Editor’s note: Most games put you in control of a character, but how often do your motivations actually match those of your character? Thanks to Red Dead Redemption’s epilogue, Ben found one of these perfect moments in which he made this connection. Do you agree with his findings or have one of your own to share? -Greg


Warning: The following contains major Red Dead Redemption spoilers.

My perfect gaming moment to date came during an a period of nothingness, unlike many of the most enjoyable moments in games. It was a simple moment. A moment in which the character and I became, in many important ways, as one.

This moment wasn't brought about by an emotional cut-scene. It wasn't the result of the heart-pounding emergence of a zombie dog through a hallway window. It wasn't an epic sniper battle in a forest, nor was it a perfectly executed hop-skip-and-jump over a lovingly re-created Florence skyline.

It was, as I mentioned, during a period of nothingness. The game wasn’t doing anything of note. In fact, this moment, which was really a thought, came to me and (I firmly believe) my character, Jack, as he was ostensibly doing little more than regarding the sunset over his late parents' farm and adjusting his boots.

Red Dead sunset

 

Before continuing, it's worth noting that of course, many, many games don't ask you (or give you the opportunity) to identify or empathize with the motivations of an individual. Take SimCity as an easy example. You are the mayor of this new town, aren’t you? No. What you are is an omnipotent manipulator of a finite number of controllable variables, operating in a dynamic environment. Your "character" loses no sleep over a UFO attack.

But for a number of games, a gamer's empathy with the their character is the axis on which the intellectual and emotional enjoyment of the game turns. Traditionally, this has been the domain of role-playing games, but it also extends to some first-person shooters and beyond.

SimCity UFO attackAnd it was that kind of game I was playing. Red Dead Redemption was the game, and the nature of the moment was the convergence of my motivations with those of my character.

Now, here's a bold, broad, and probably not wholly true statement: Gamers' thoughts are unique in their application of the first-person singular.

The gamer has a split personality: They are simultaneously viewing the game as themselves, while also viewing the game world as their character. The gamer is consciously playing the game, making gamers' choices, while the character is pursuing his or her personal quest, albeit in a manner dictated by "external" forces — the code and the gamer.

How often can we say that in such games our motivations and our character's motivations are even remotely aligned? I argue: not very often at all.

For example, at the start of Fallout 3, the character leaves Vault 101 desperate to find his/her father and come to understand the nature of the world they grew up in. That's their motivation.

By contrast, my motivation as a gamer was to explore the environment, to level up, and to progress the plot. All of which I should find, to some degree, "fun." This can’t be said for my character.

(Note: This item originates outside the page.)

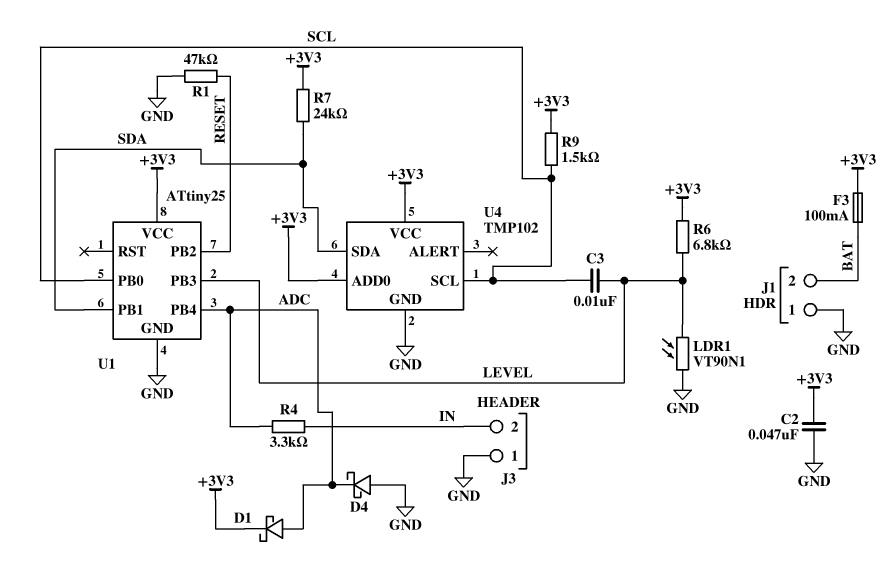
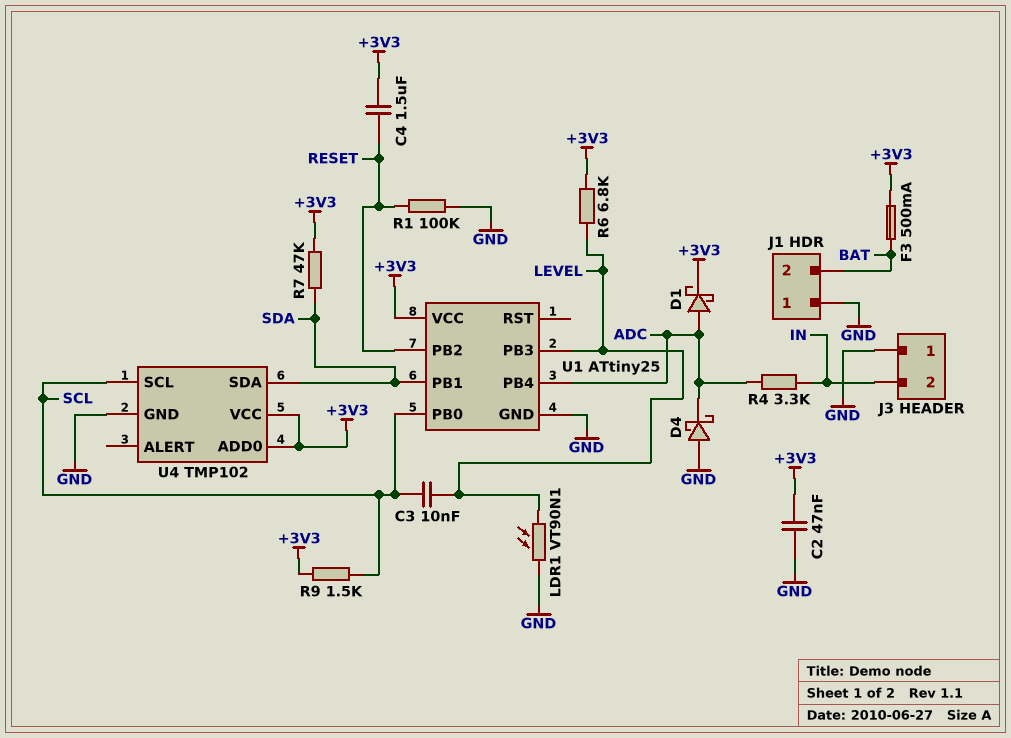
C4: none -> 1.5uF (+3V3, RESET)
F3: 100mA (+3V3, BAT) -> 500mA (+3V3, BAT)
R1: 47k (GND, RESET) -> 100k (GND, RESET)
R7: 24k (+3V3, SDA) -> 47k (+3V3, SDA)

I didn't take my character's plight personally. I wasn't emotionally involved beyond the experience of a decent film. I played in such a way as to advance us both toward our respective goals, but it was a marriage of convenience, nothing more.

It’s for this reason that developers fall back on either linear or directed gameplay if you, the player, are to understand what’s required to fulfill both your needs from the game, and the character’s needs in the game.

For example, all too often games rightly need to give you mission markers — colored blips on a map and the like — in order to show you, the player, where you should go next in order to progress the story. Red Dead Redemption is terribly guilty of this. As has been noted elsewhere, it's one of the sadder aspects of the experience that so much time must be spent looking at the radar rather than the beautiful scenery.

The perfect moment I've been talking about comes when you first assume control of Jack Marston. He is standing by his mother's grave. There is, it appears, nothing further do be done. It’s a moment of nothingness.

Edgar RossThat is, until it occurs to you (both) to go to Blackwater and find Edgar Ross (pictured), the man responsible for John Marston's death.

And yes, despite the fact that on the face of it Jack was just standing around, and I was just sitting around, it felt to me that in the moment it occurred to me, it occurred to him.

For Jack, this desire for revenge is natural. His motivation was simple. And here’s the thing. Uniquely, that was my motivation too. I wasn't thinking about seeing the credits, or upping the completion percentage. I didn’t even know if Ross would be there; in fact, naively perhaps, I believed the game to be over. There was no obvious carrot to entice me to continue.

Furthermore, I didn't need a blinking question mark to show me Blackwater was the place to go. I knew where to start looking. There was absolutely nothing the game designers needed to add to prompt me to go hunting for Ross. It came to me as naturally as I knew it came to Jack. I wanted to see if that man was there to be found, and if he was, I wanted to shoot him.

It was, as I said, a moment in which the character and I became, in all the important ways, as one. And for me, it was perfect.

I don't need this replicated in all games; as I’ve noted, it’s beyond the scope of many. And I'm sure plenty of gamers didn't share my sense of oneness with Jack. It’s a personal thing, made more likely to occur by some clever writing and game construction. I'll be willing to bet though, that the immersion I've described has been experienced by other people playing other games, producing moments that have meant as much to them.